Every year, over 2.2 billion tonnes of solid waste are generated worldwide, with up to 40% remaining untreated. This leads to severe contamination of soil, air, and water. Traditional methods like incineration and landfilling release massive amounts of greenhouse gases — about 173 million tonnes of CO₂-equivalent emissions in 2023 while offering poor energy recovery.
At the same time, heavy industries such as cement, steel, and chemicals produce more than 30% of global CO₂ emissions, and current hydrogen production adds another 830 million tonnes annually. The result is a mounting environmental crisis demanding cleaner, more efficient solutions.
Plasma is generally known as the fourth state of matter. It contains a significant portion of charged particles – ions and/or electrons by further energizing gases through heating. At these extreme conditions molecular dissociation breaks apart any complex organic molecules into their individual atoms. Inorganic matter is melted and will end in chemically inert and safe to handle slag that can be used as a construction material.
Methane cracking for clean hydrogen production.
Transforming various waste into valuable syngas and carbon black with CO2 reduction.
Re-equipment of industrial gas torches with plasma torches.
PlasmaSun uses a DC plasma system, which achieves higher energy efficiency compared to AC systems. The DC plasma system also provides higher plasma densities and better control of plasma temperatures than AC and high frequency systems.
The starting material is pyrolyzed at temperatures of over 3,000 K using the plasma torch. Pyrolysis, i.e. the thermal decomposition of the chemical components without oxidation, breaks down the complex organic molecules into their individual atoms through molecular dissociation. The only residues are hydrogen and solid carbon, which can be used as a valuable raw material in industry.
Feature | SMR | Electrolysis | PlasmaSun |
Energy efficiency | ~ | - | + |
Without CO2 emissions | - | + | + |
No natural resource consumption | - | - | + |
Potential Operating Costs | + | - | ~ |
WasteTreatment | - | - | + |
Tonnes of waste are dumped every day, releasing harmful greenhouse gases such as methane (CH₄) and CO₂. The currently prevailing measures and national commitments are not sufficient to achieve the 1.5°C target. Our goal is to break down mixed waste and produce Syngas (H₂ + CO) minimizing production of CO₂. Further Carbon Black is produced, binding carbon from being released into the atmosphere.

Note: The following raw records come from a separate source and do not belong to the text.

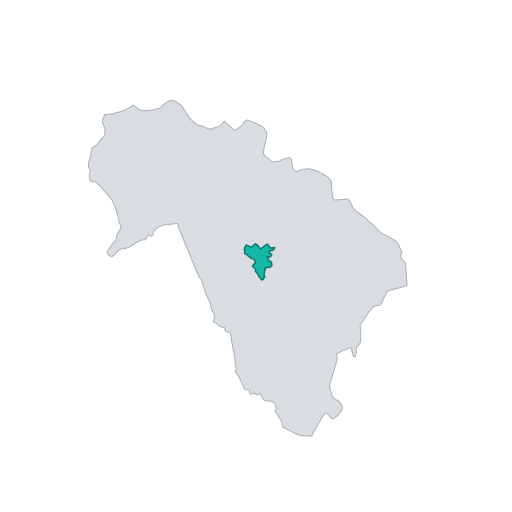 Burkina Faso, with Kadiogo highlighted, rotated 68°
{"feature_id": "BFA-2815", "entity_name": "Kadiogo", "entity_type": "Province", "adm_level": 1, "iso_a3": "BFA", "parent_name": "Burkina Faso", "parent_adm1": "", "projection": "albers", "projection_center": [-1.48, 12.365], "detail": "fine", "context": "in_parent", "style": "filled", "palette": "teal", "viewbox_px": 512, "rotation_deg": 68, "n_neighbors": 0, "source": "natural_earth", "source_scale": "10m", "svg_char_len": 4546}
<svg xmlns="http://www.w3.org/2000/svg" viewBox="0 0 512 512"><g transform="rotate(68 256 256)"><path d="M373.7,316.5L361.5,317.1L357.0,318.4L354.4,318.5L354.3,317.3L353.9,316.7L338.5,313.0L327.7,310.9L316.7,308.4L316.1,310.8L314.5,312.3L312.1,312.4L310.5,312.0L309.4,313.8L307.6,316.2L305.1,317.3L302.6,318.8L301.2,320.1L300.2,320.1L297.6,317.1L294.3,316.8L288.1,317.3L285.3,316.5L281.4,316.1L272.4,316.8L258.0,315.5L255.6,316.2L255.0,316.7L240.7,316.9L225.0,317.0L211.8,317.1L200.3,317.1L200.3,316.6L196.6,316.5L196.1,317.6L192.8,329.6L192.4,336.2L194.1,340.2L196.1,342.8L198.3,343.9L198.5,345.4L196.7,347.3L196.8,349.2L198.9,351.2L199.4,353.3L198.3,355.5L198.6,360.8L200.1,369.2L200.1,374.6L198.6,377.1L199.3,381.3L202.1,387.4L202.6,389.9L201.6,391.1L199.2,392.6L196.8,392.6L194.0,388.9L192.8,387.3L190.6,383.6L188.7,379.9L186.1,378.2L183.6,376.7L180.5,372.0L177.5,369.8L174.4,370.4L169.8,369.5L160.5,368.2L150.5,368.5L146.3,369.5L142.2,371.2L131.8,374.9L127.7,376.7L124.5,381.4L121.0,381.2L117.5,379.7L115.3,377.5L110.5,377.9L106.0,375.8L101.6,371.7L98.4,370.3L94.3,367.3L93.2,361.6L90.6,357.6L88.3,352.1L84.7,349.6L80.6,348.2L74.9,348.4L71.1,346.2L68.2,342.9L69.1,340.2L70.4,336.2L70.7,332.4L71.6,326.3L71.2,318.6L70.2,313.2L73.4,311.0L77.1,309.0L79.4,305.4L81.9,297.2L83.0,290.1L82.3,287.5L81.1,285.4L80.2,282.3L79.7,278.6L80.4,275.3L83.2,272.3L86.7,269.9L89.1,268.7L95.6,267.5L103.7,265.7L108.4,263.7L111.8,261.6L113.8,259.9L115.7,256.5L118.9,253.8L121.3,251.2L121.8,243.7L121.8,239.4L120.0,237.0L119.1,235.0L131.1,229.2L131.2,225.1L129.6,220.4L127.3,216.7L126.5,213.4L129.8,209.7L132.8,206.9L134.9,204.5L139.7,200.8L144.6,199.9L149.0,201.3L162.0,210.1L164.2,210.7L167.0,210.1L170.4,207.8L174.9,206.0L176.6,200.2L176.5,191.7L177.5,187.8L179.9,187.1L187.4,188.8L189.3,188.9L191.5,188.4L193.1,186.9L193.1,184.1L192.7,181.7L195.2,173.8L199.7,167.8L208.8,160.4L211.6,159.0L214.8,158.2L231.0,163.4L233.6,162.1L237.6,149.5L241.9,148.3L247.2,148.1L250.6,147.0L252.4,146.1L260.0,141.3L273.5,134.7L280.8,131.9L282.2,130.9L287.4,126.2L294.3,120.9L298.7,119.8L304.8,119.4L308.6,120.2L309.7,121.7L310.9,122.5L318.8,120.2L330.2,123.8L340.1,127.2L339.5,129.5L339.4,133.5L338.6,139.7L337.7,147.3L341.8,152.1L346.7,157.3L348.0,159.4L346.8,164.5L347.7,167.6L350.3,172.6L354.7,178.9L359.3,185.5L362.4,186.4L365.4,186.9L367.2,188.0L369.8,189.1L372.5,189.9L374.8,191.3L376.2,192.7L378.2,196.7L383.3,199.4L386.8,202.0L385.4,203.4L381.0,202.9L376.8,201.7L376.3,203.7L376.2,211.1L376.9,217.3L377.9,218.2L382.1,219.3L392.2,227.2L401.3,234.8L404.4,236.7L409.4,237.4L415.0,237.7L417.4,236.9L422.8,233.0L425.7,232.6L428.3,232.6L429.8,233.2L432.4,236.3L434.9,241.0L435.7,244.5L435.5,246.4L434.7,247.1L430.2,248.1L428.3,248.8L427.8,249.9L428.5,252.2L429.4,253.7L434.4,260.5L441.6,269.6L443.8,271.9L442.6,274.7L439.1,281.9L436.5,285.0L424.7,295.3L418.9,294.2L406.7,296.4L404.8,294.1L402.0,293.8L398.5,294.3L397.2,295.2L396.8,296.2L395.6,297.6L393.4,301.7L391.6,302.7L389.5,303.4L386.8,303.3L385.2,303.8L385.2,305.8L384.8,307.6L383.0,308.5L382.3,310.4L382.4,312.4L381.4,313.2L379.1,312.8L377.7,312.3L376.4,314.8L374.9,316.5L373.7,316.5Z" fill="#d9dde1" stroke="#a8b0b8" stroke-width="1"/><path d="M278.7,255.7L278.8,256.6L279.1,257.1L279.4,257.3L279.8,257.3L280.1,257.6L280.3,258.0L280.4,258.3L280.4,259.4L279.8,260.0L278.3,260.3L277.1,260.8L276.2,261.0L274.2,261.0L272.2,261.4L270.9,262.0L270.1,262.3L268.9,261.4L267.9,261.5L266.7,261.9L265.7,262.4L264.7,263.0L263.9,263.0L263.4,262.3L262.4,259.5L261.6,258.9L261.0,259.0L260.5,259.0L259.9,258.9L259.0,259.0L257.8,259.4L257.1,260.2L256.4,261.4L255.5,261.9L254.4,262.3L253.2,263.2L252.2,263.6L251.2,263.9L249.6,265.5L248.9,265.5L248.1,264.9L247.1,264.5L246.8,264.5L245.3,264.3L244.5,263.8L242.2,261.2L242.8,260.3L244.0,259.0L245.1,258.1L245.6,257.5L245.8,256.7L245.9,255.7L245.7,254.9L244.8,254.0L244.8,253.1L245.0,252.1L244.6,251.7L245.0,251.4L246.9,250.4L249.8,249.6L251.2,249.0L251.0,248.2L249.2,241.8L249.3,241.0L249.9,240.7L250.8,240.4L252.2,240.2L253.0,240.1L254.0,239.6L254.3,238.5L254.5,237.3L254.9,236.3L255.2,235.7L255.7,236.1L256.4,237.0L257.0,238.1L257.1,239.1L256.6,240.0L256.4,241.2L256.7,242.2L257.4,242.4L258.7,242.0L259.8,241.3L260.5,240.9L261.3,241.9L261.9,242.5L262.1,243.5L261.8,244.2L260.9,245.5L261.0,246.0L264.6,245.8L265.6,245.5L266.6,244.5L267.3,244.2L267.9,244.0L268.5,244.2L270.6,244.7L271.2,245.8L271.6,247.1L271.5,248.4L270.7,250.4L270.6,251.3L270.6,252.1L271.2,252.2L272.6,252.9L273.7,254.3L274.4,254.4L277.5,256.0L278.7,255.7Z" fill="#14b8a6" stroke="#0f766e" stroke-width="1.5"/></g></svg>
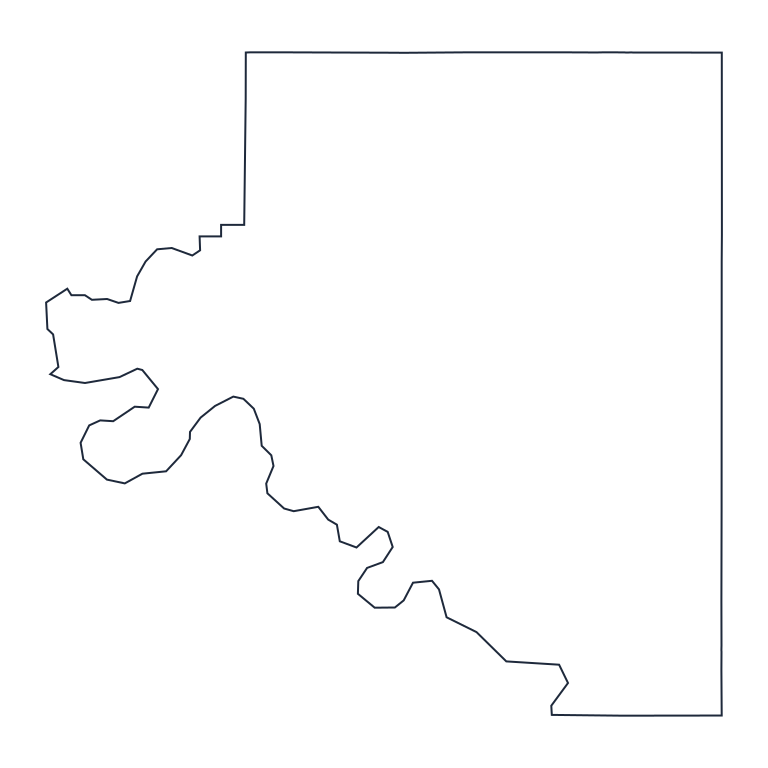 the district of Osage, Oklahoma, United States of America
{"feature_id": "52423323B53905412761485", "entity_name": "Osage", "entity_type": "district", "adm_level": 2, "iso_a3": "USA", "parent_name": "United States of America", "parent_adm1": "Oklahoma", "projection": "mercator", "projection_center": [-96.591, 36.58], "detail": "fine", "context": "isolated", "style": "outline", "palette": "slate", "viewbox_px": 768, "rotation_deg": 0, "n_neighbors": 0, "source": "geoboundaries", "source_scale": "gbopen_adm2", "svg_char_len": 1517}
<svg xmlns="http://www.w3.org/2000/svg" viewBox="0 0 768 768"><path d="M388.3,52.7L274.0,52.3L270.8,52.3L254.2,52.3L251.2,52.3L245.8,52.5L245.7,98.4L244.2,224.9L221.1,224.9L221.1,236.4L199.6,236.4L200.1,250.3L192.3,255.5L171.7,248.0L157.1,249.3L145.6,261.5L137.1,276.4L130.1,301.0L118.5,302.9L107.1,299.0L91.9,299.8L84.9,295.2L71.4,295.2L67.3,288.7L46.1,302.5L47.4,329.0L53.1,334.4L58.4,367.0L50.3,374.2L64.0,380.1L85.0,383.0L119.5,377.1L137.3,368.7L142.3,370.0L158.0,389.1L148.7,407.6L134.7,406.7L113.2,421.2L100.2,420.4L89.2,425.4L80.6,442.8L83.3,459.3L106.9,479.6L124.8,483.4L142.4,473.7L166.1,471.3L181.1,455.2L189.8,439.0L190.0,431.9L200.6,417.6L215.1,405.9L233.3,396.6L243.4,398.8L253.8,408.7L259.7,424.1L261.7,445.8L271.3,455.3L273.5,466.0L266.2,483.6L267.4,493.3L284.1,508.5L293.7,511.2L318.3,506.8L328.2,519.6L336.9,524.7L339.8,541.3L356.5,547.5L378.7,527.0L387.7,531.9L392.7,547.0L382.9,562.1L367.1,567.9L358.3,581.1L357.9,593.8L374.7,607.7L394.9,607.5L403.7,600.4L413.0,582.7L432.0,580.8L439.0,589.4L446.6,617.3L476.5,632.1L506.3,661.4L559.1,664.7L568.0,683.0L551.3,705.7L551.8,714.9L624.4,715.7L632.4,715.7L664.6,715.6L694.5,715.6L709.7,715.5L721.7,715.5L721.4,669.8L721.5,651.8L721.4,650.0L721.5,645.6L721.4,600.3L721.6,508.6L721.6,495.9L721.7,261.2L721.9,234.2L721.8,52.6L632.6,52.5L631.3,52.4L628.8,52.5L627.2,52.5L625.5,52.5L624.5,52.4L605.0,52.3L604.9,52.3L595.2,52.5L584.1,52.4L546.7,52.3L545.0,52.3L471.8,52.3L458.3,52.4L404.4,52.8L388.3,52.7Z" fill="none" stroke="#1e293b" stroke-width="2"/></svg>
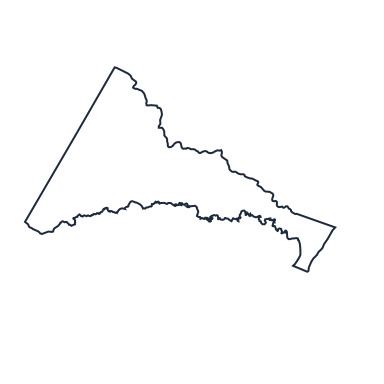 the district of Santo Antônio do Içá, Amazonas, Brazil, rotated 20°
{"feature_id": "56859067B66310767394995", "entity_name": "Santo Antônio do Içá", "entity_type": "district", "adm_level": 2, "iso_a3": "BRA", "parent_name": "Brazil", "parent_adm1": "Amazonas", "projection": "albers", "projection_center": [-68.777, -3.083], "detail": "fine", "context": "isolated", "style": "outline", "palette": "slate", "viewbox_px": 384, "rotation_deg": 20, "n_neighbors": 0, "source": "geoboundaries", "source_scale": "gbopen_adm2", "svg_char_len": 6103}
<svg xmlns="http://www.w3.org/2000/svg" viewBox="0 0 384 384"><g transform="rotate(20 192 192)"><path d="M327.6,227.5L328.4,226.4L327.6,222.8L328.0,216.5L328.8,213.0L331.0,208.2L331.0,206.9L331.6,204.7L333.5,200.8L333.8,199.7L333.9,196.0L335.6,189.4L337.2,179.9L338.7,176.3L297.9,176.7L296.9,177.3L295.7,177.3L293.0,176.8L291.7,176.2L291.1,175.0L289.7,174.5L288.7,174.5L286.7,172.9L285.3,173.2L283.9,175.3L282.6,175.5L281.7,174.9L279.3,176.3L278.1,176.5L276.8,176.0L276.0,174.9L275.7,173.5L275.0,172.1L273.7,171.8L272.4,172.6L270.8,172.8L270.1,172.1L269.7,170.9L269.6,167.3L268.5,166.0L265.0,165.3L260.8,166.4L259.7,166.3L254.9,163.7L252.0,163.5L250.9,162.9L250.9,160.0L250.1,159.4L248.6,159.4L243.9,158.8L241.6,159.4L237.7,159.4L236.2,159.1L235.4,157.9L234.1,157.8L231.3,158.8L228.7,158.8L226.4,158.1L225.1,158.3L223.9,159.0L222.7,159.2L220.3,158.4L219.2,157.5L218.1,155.3L215.5,152.7L214.3,150.4L209.4,149.1L208.0,148.6L207.0,147.5L206.7,144.9L206.2,143.8L205.1,142.7L204.2,143.5L201.7,144.2L200.4,145.2L198.1,147.9L196.6,148.9L194.9,149.5L193.3,149.4L191.9,148.8L190.6,149.0L189.4,149.6L188.0,150.7L186.8,152.3L185.8,152.8L184.6,152.6L183.7,151.9L181.3,151.6L180.3,151.1L179.0,151.2L176.3,152.2L174.9,151.9L173.6,152.0L172.4,152.3L171.7,153.3L170.4,153.6L169.3,154.3L168.1,154.3L167.0,153.6L165.1,150.5L164.3,149.8L163.2,149.4L161.5,150.0L160.0,151.1L159.1,152.4L157.9,155.6L156.8,156.9L155.2,157.8L154.6,157.6L153.8,157.4L152.6,154.7L151.1,152.6L150.7,151.1L149.9,150.1L146.7,148.4L145.2,144.6L143.5,142.8L141.9,141.9L138.8,143.0L138.3,141.6L139.0,138.8L137.4,135.2L137.4,129.8L136.1,127.2L134.4,124.8L132.8,124.1L130.9,124.6L129.5,122.9L124.1,124.3L121.1,125.7L119.7,126.0L118.6,124.1L118.5,122.2L117.6,120.8L116.4,119.8L114.4,117.0L113.0,115.6L110.3,114.1L104.8,113.9L103.1,114.5L100.9,114.1L101.0,112.3L102.1,110.4L102.3,108.5L101.5,107.4L96.9,106.1L94.5,103.7L91.7,102.6L79.2,101.2L76.7,101.3L62.8,180.4L45.3,277.2L48.9,278.4L51.1,280.6L54.1,280.8L55.0,281.2L60.8,281.6L62.5,282.1L63.5,282.8L65.3,282.8L70.6,278.3L73.6,277.5L74.6,277.1L75.0,276.6L74.8,274.7L75.2,273.1L78.0,269.4L78.0,268.9L78.7,267.4L78.7,266.3L79.1,266.1L79.2,265.4L80.2,263.9L81.1,263.7L82.4,264.0L82.9,263.9L83.8,263.2L84.9,263.1L85.8,263.8L86.9,264.1L87.7,264.9L88.7,264.5L90.3,265.0L91.3,263.9L93.1,262.4L92.6,261.3L92.7,260.5L92.3,260.2L91.8,258.6L90.9,258.0L89.9,257.8L89.5,257.4L89.6,256.9L90.7,256.5L91.6,255.2L92.5,254.9L92.8,254.5L92.6,253.8L93.8,251.6L95.0,251.9L95.7,252.5L96.5,252.3L96.9,252.6L97.9,252.2L98.2,251.3L98.7,250.9L99.9,250.7L101.1,250.9L102.2,249.6L104.1,249.6L105.3,249.0L105.7,248.4L105.6,248.0L106.7,247.5L106.9,246.5L107.2,246.2L109.1,245.9L110.0,244.3L111.2,244.4L111.6,243.9L112.0,244.3L112.5,244.2L112.8,243.7L113.1,242.2L114.0,241.6L114.3,241.2L114.8,238.1L115.3,237.6L115.6,238.0L116.4,236.5L117.0,236.1L117.7,235.9L118.3,236.1L118.4,237.2L118.8,237.3L119.5,238.2L120.6,238.6L120.7,238.2L121.2,238.1L121.9,238.3L122.1,237.7L123.2,237.4L124.5,237.9L125.8,237.5L126.8,237.8L127.3,237.8L128.1,236.9L128.7,237.2L129.2,234.4L130.3,232.4L132.0,231.2L134.6,230.9L134.2,230.6L134.4,230.1L135.4,228.5L136.8,227.7L137.1,227.1L136.7,226.5L137.5,222.2L138.9,221.1L141.5,221.0L142.2,221.2L143.5,220.9L146.8,221.3L149.4,222.2L151.6,224.3L151.9,223.8L153.7,223.6L154.3,222.2L155.8,221.6L157.2,220.1L158.6,219.6L159.0,218.9L158.5,217.0L160.0,216.5L161.1,213.6L161.6,213.7L162.0,214.3L162.5,214.0L162.6,213.4L163.5,212.6L163.9,212.6L164.4,213.0L164.5,213.6L165.5,214.0L166.1,213.2L168.4,212.2L169.6,211.8L171.0,211.7L172.0,211.9L172.7,211.7L173.2,210.7L173.7,210.3L176.0,209.6L177.7,210.3L180.8,211.0L181.3,210.7L181.2,210.0L180.6,209.4L181.1,209.0L181.6,209.4L182.7,209.4L184.3,208.5L183.7,207.6L184.1,206.5L184.6,206.4L185.0,206.7L185.6,206.7L185.6,206.3L186.5,206.0L186.8,206.5L186.0,207.8L186.4,208.1L187.4,206.9L187.9,206.6L189.5,206.5L189.6,205.7L190.2,205.1L190.8,204.7L191.4,204.7L192.8,206.2L192.7,206.8L191.7,207.4L192.3,207.6L193.7,207.6L194.6,207.1L194.7,206.1L195.6,205.9L199.6,203.9L201.7,204.6L202.5,206.1L204.3,207.8L204.7,208.7L204.8,212.8L206.7,213.2L208.2,212.8L208.7,213.0L208.8,213.7L209.1,214.3L210.4,213.1L210.9,212.9L212.2,213.3L212.8,213.1L213.1,211.7L215.1,211.1L215.5,211.2L215.7,211.6L215.0,212.6L216.5,213.0L218.1,213.8L219.1,213.7L219.7,213.0L219.3,211.5L217.3,211.6L217.4,210.8L218.3,210.1L220.2,210.3L220.3,209.9L220.0,209.5L219.0,209.2L218.1,209.5L217.8,209.1L218.8,207.5L219.7,207.1L220.6,206.1L222.2,206.1L223.3,205.3L224.2,205.4L225.3,207.0L225.6,208.3L225.9,208.6L226.4,208.3L227.1,207.1L228.3,208.1L230.4,207.6L231.1,207.1L231.7,206.3L231.8,205.3L232.1,205.0L233.3,205.1L235.0,204.7L236.4,205.4L239.1,205.9L239.5,202.8L239.9,202.6L240.3,202.9L242.0,202.5L243.4,202.5L243.4,201.5L243.8,201.3L244.7,203.3L245.1,203.6L245.6,203.6L245.1,202.7L244.9,200.1L245.1,199.7L246.2,199.9L246.3,199.3L245.3,199.0L245.1,198.7L244.8,196.9L245.2,195.8L245.1,193.3L246.1,192.2L247.5,191.6L248.6,192.1L250.3,195.2L250.7,195.0L251.4,193.9L250.5,193.0L250.4,192.5L251.1,192.5L251.4,193.1L252.0,193.3L252.6,193.3L253.9,194.7L254.4,194.8L254.5,194.3L254.2,194.1L254.4,192.7L255.6,193.9L256.5,193.2L258.1,193.9L260.3,194.0L261.6,193.3L263.5,191.3L264.0,191.2L264.7,191.6L265.0,192.1L263.4,193.0L264.0,194.7L265.1,195.3L265.3,196.2L266.9,196.2L267.5,197.3L269.2,198.2L271.1,197.6L271.8,196.3L271.7,195.2L270.2,194.0L270.1,192.7L274.7,190.0L275.0,190.5L274.2,190.8L274.1,191.4L274.5,191.7L274.9,191.7L275.6,191.0L276.7,191.3L278.9,189.4L279.4,189.5L279.7,190.0L279.6,190.6L279.0,191.4L279.8,192.3L278.9,192.5L279.2,196.0L279.4,196.4L279.9,196.4L280.0,196.0L281.6,195.8L284.0,198.6L285.7,199.4L286.0,199.0L285.6,197.8L285.9,197.0L286.7,196.4L288.4,196.2L288.8,197.0L289.9,198.0L290.2,200.1L290.7,200.1L292.1,198.5L292.5,197.7L293.5,198.3L294.0,198.1L293.9,197.5L293.3,197.6L292.9,197.2L293.0,196.3L293.6,196.2L294.1,196.4L294.9,197.2L296.9,201.8L297.5,202.6L299.0,203.2L299.7,203.0L302.0,201.5L306.0,199.6L307.5,199.5L308.0,200.8L309.0,201.0L311.1,203.9L313.1,208.0L315.2,213.5L315.4,214.9L314.8,218.7L313.4,224.5L312.2,226.8L327.6,227.5Z" fill="none" stroke="#1e293b" stroke-width="2"/></g></svg>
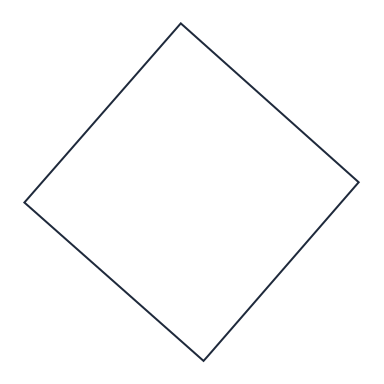 outline of Trego, Kansas, United States of America, rotated 131°
{"feature_id": "52423323B86059367536746", "entity_name": "Trego", "entity_type": "district", "adm_level": 2, "iso_a3": "USA", "parent_name": "United States of America", "parent_adm1": "Kansas", "projection": "orthographic", "projection_center": [-99.874, 38.915], "detail": "fine", "context": "isolated", "style": "outline", "palette": "slate", "viewbox_px": 384, "rotation_deg": 131, "n_neighbors": 0, "source": "geoboundaries", "source_scale": "gbopen_adm2", "svg_char_len": 231}
<svg xmlns="http://www.w3.org/2000/svg" viewBox="0 0 384 384"><g transform="rotate(131 192 192)"><path d="M75.3,72.6L72.1,311.1L309.9,311.6L311.9,72.5L306.2,72.4L75.3,72.6Z" fill="none" stroke="#1e293b" stroke-width="2"/></g></svg>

The CO2 emissions need to drop significantly in the following years. CO2 intensive industries are challenged to implement new technologies transforming the current processes relying heavily on the burning of fossil fuels.
One example is the kiln process, where high temperatures are usually achieved by burning natural gas. Thus, the CO2 from this burning process is released alongside any additional CO2 formed in the kiln process.
Nonstationary Kiln (Batch Kiln)
Nonstationary kilns have an increased flexibility concerning sinter temperature and firing curve compared to a stationary kiln. Further, they can be easily shut down. However, nonstationary kilns exhibit a lower energy efficiency, increasing operational costs.
Stationary Kiln
(Tunnel Kiln) Stationary kilns require a constant sinter temperature and cannot be easily shut down for a short time span. In general, these kilns exhibit a higher energy efficiency and thus lower costs during operation.
With PlasmaSun we turn environmental challenges into sustainable & economical opportunities.